Khaly

Personal information
- Full name: Domingos José Gabriel Bandeira
- Date of birth: 27 November 2003 (age 22)
- Place of birth: Luanda, Angola
- Height: 1.92 m (6 ft 4 in)
- Position: Centre-back

Team information
- Current team: Casa Pia
- Number: 3

Youth career
- Primeiro de Agosto

Senior career*
- Years: Team / Apps / (Gls)
- 2021–2024: Primeiro de Agosto
- 2024–2025: Dila Gori / 26 / (0)
- 2025–: Casa Pia / 13 / (0)

International career^{‡}
- 2022: Angola U-20 /  / (1)
- 2024–: Angola / 3 / (0)

Medal record
Men's football
Representing Angola
COSAFA Cup
| Winner | 2024 South Africa |  |

= Khaly =

Angolan footballer (born 2003)

Domingos José Gabriel Bandeira (born 27 November 2003), better known as Khaly, is an Angolan professional football player who plays as centre-back for Casa Pia and the Angola national team.

==Career==
A product of the Angolan club Primeiro de Agosto, Khaly moved to the Georgian club Dila Gori in 2024 in the Erovnuli Liga.
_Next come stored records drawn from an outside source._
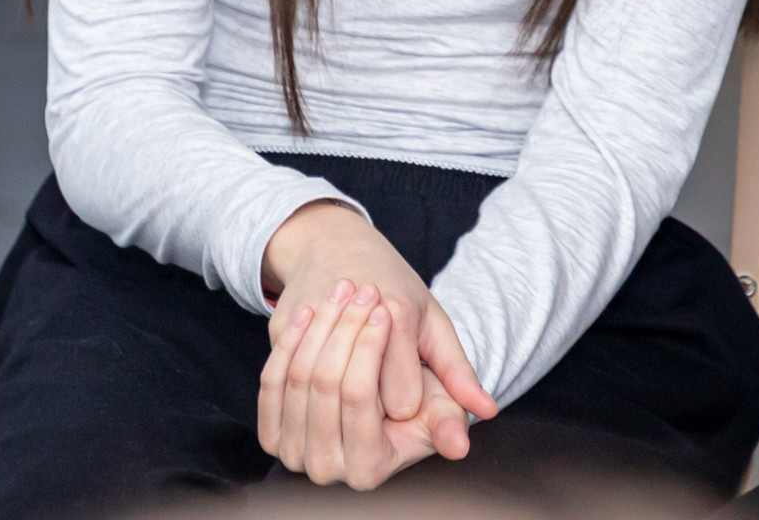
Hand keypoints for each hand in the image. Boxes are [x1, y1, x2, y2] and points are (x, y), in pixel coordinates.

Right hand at [257, 204, 496, 488]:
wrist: (332, 243)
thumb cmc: (392, 288)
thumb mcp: (433, 324)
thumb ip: (457, 374)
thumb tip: (489, 412)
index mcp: (402, 312)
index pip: (402, 400)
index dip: (402, 407)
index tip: (402, 391)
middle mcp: (357, 312)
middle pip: (354, 394)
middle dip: (364, 404)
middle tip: (371, 388)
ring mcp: (315, 319)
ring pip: (315, 391)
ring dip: (330, 400)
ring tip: (344, 383)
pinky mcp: (279, 329)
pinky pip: (283, 383)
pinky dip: (298, 395)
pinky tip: (313, 384)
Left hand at [258, 284, 476, 488]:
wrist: (346, 366)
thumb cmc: (402, 370)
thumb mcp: (432, 377)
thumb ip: (454, 393)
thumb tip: (485, 412)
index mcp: (375, 467)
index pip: (365, 401)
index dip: (375, 351)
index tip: (388, 310)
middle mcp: (332, 469)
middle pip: (329, 385)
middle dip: (348, 329)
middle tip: (367, 288)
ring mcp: (297, 454)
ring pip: (300, 377)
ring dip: (323, 326)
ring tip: (347, 288)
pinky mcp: (274, 433)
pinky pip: (273, 380)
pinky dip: (295, 339)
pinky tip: (314, 310)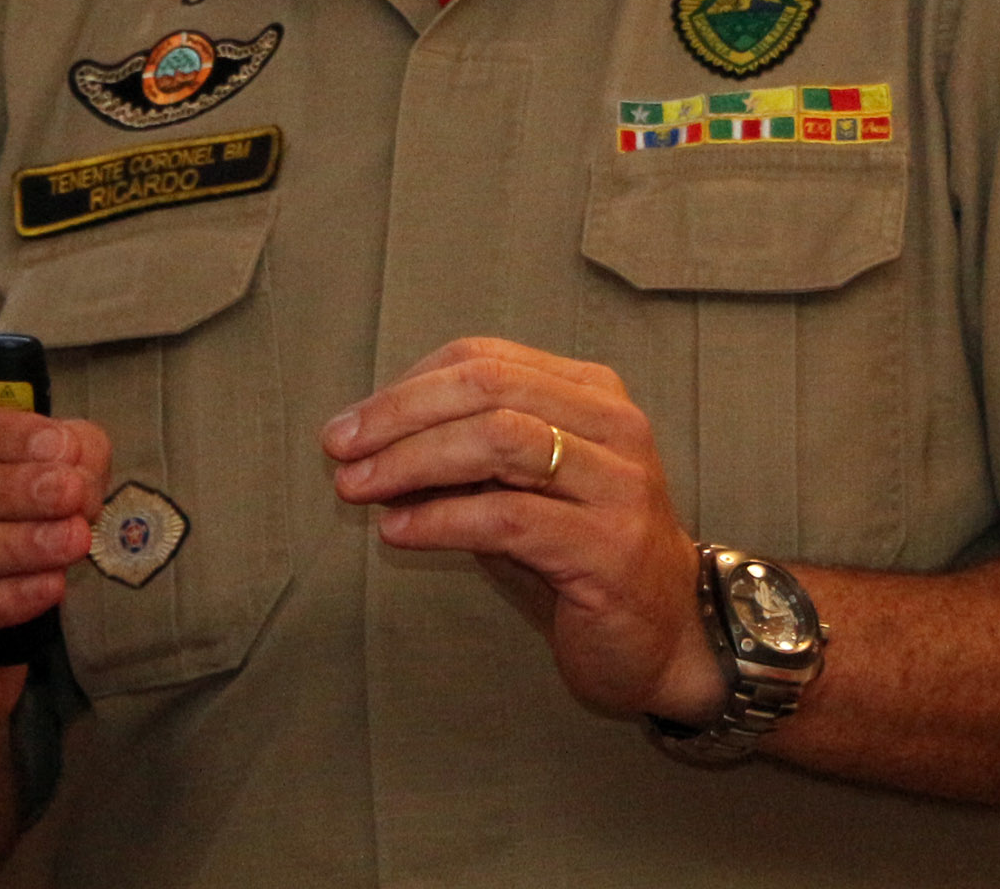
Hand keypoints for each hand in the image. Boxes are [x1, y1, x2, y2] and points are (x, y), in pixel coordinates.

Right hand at [0, 396, 111, 737]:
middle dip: (11, 490)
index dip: (3, 434)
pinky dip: (3, 597)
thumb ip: (62, 461)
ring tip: (72, 542)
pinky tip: (49, 588)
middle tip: (72, 495)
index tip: (61, 447)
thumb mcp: (34, 492)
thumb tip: (76, 457)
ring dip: (12, 544)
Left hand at [322, 336, 722, 722]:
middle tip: (338, 449)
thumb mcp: (519, 491)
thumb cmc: (577, 557)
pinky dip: (440, 519)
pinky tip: (399, 530)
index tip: (349, 426)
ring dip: (412, 461)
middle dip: (399, 415)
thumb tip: (366, 444)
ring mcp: (619, 484)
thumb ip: (463, 458)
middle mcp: (614, 426)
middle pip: (489, 389)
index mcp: (592, 394)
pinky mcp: (609, 547)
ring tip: (358, 488)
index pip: (486, 360)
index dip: (407, 387)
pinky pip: (508, 518)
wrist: (661, 638)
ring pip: (499, 441)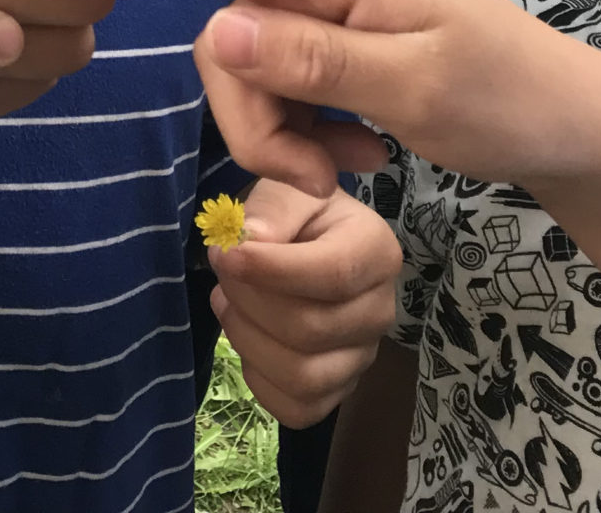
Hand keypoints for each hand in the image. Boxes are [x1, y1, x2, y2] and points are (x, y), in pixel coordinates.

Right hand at [54, 0, 595, 195]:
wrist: (570, 123)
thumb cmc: (505, 95)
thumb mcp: (415, 86)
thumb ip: (314, 60)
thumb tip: (218, 30)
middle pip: (223, 42)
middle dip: (253, 121)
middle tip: (315, 179)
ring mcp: (321, 5)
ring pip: (243, 75)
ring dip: (282, 136)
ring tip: (348, 168)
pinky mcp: (329, 41)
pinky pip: (276, 87)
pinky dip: (304, 131)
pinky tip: (356, 153)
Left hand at [210, 180, 398, 427]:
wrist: (302, 238)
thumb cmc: (295, 212)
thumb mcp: (284, 190)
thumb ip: (271, 209)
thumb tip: (252, 240)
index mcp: (377, 252)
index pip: (332, 275)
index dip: (271, 270)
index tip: (225, 253)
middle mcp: (380, 310)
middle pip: (310, 329)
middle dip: (248, 300)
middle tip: (220, 267)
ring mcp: (362, 356)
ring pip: (304, 376)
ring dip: (247, 339)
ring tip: (225, 301)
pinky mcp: (339, 389)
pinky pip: (300, 410)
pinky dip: (259, 380)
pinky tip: (245, 338)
On 31 January 2025, he transferred to Casa Pia in the Portuguese Primeira Liga.

==International career==
Khaly was part of the Angola national team that won the 2024 COSAFA Cup, a 5–0 win over Namibia on 7 July 2024.

==Personal life==
Khaly received his nickname to honour the former Angola international footballer Kali.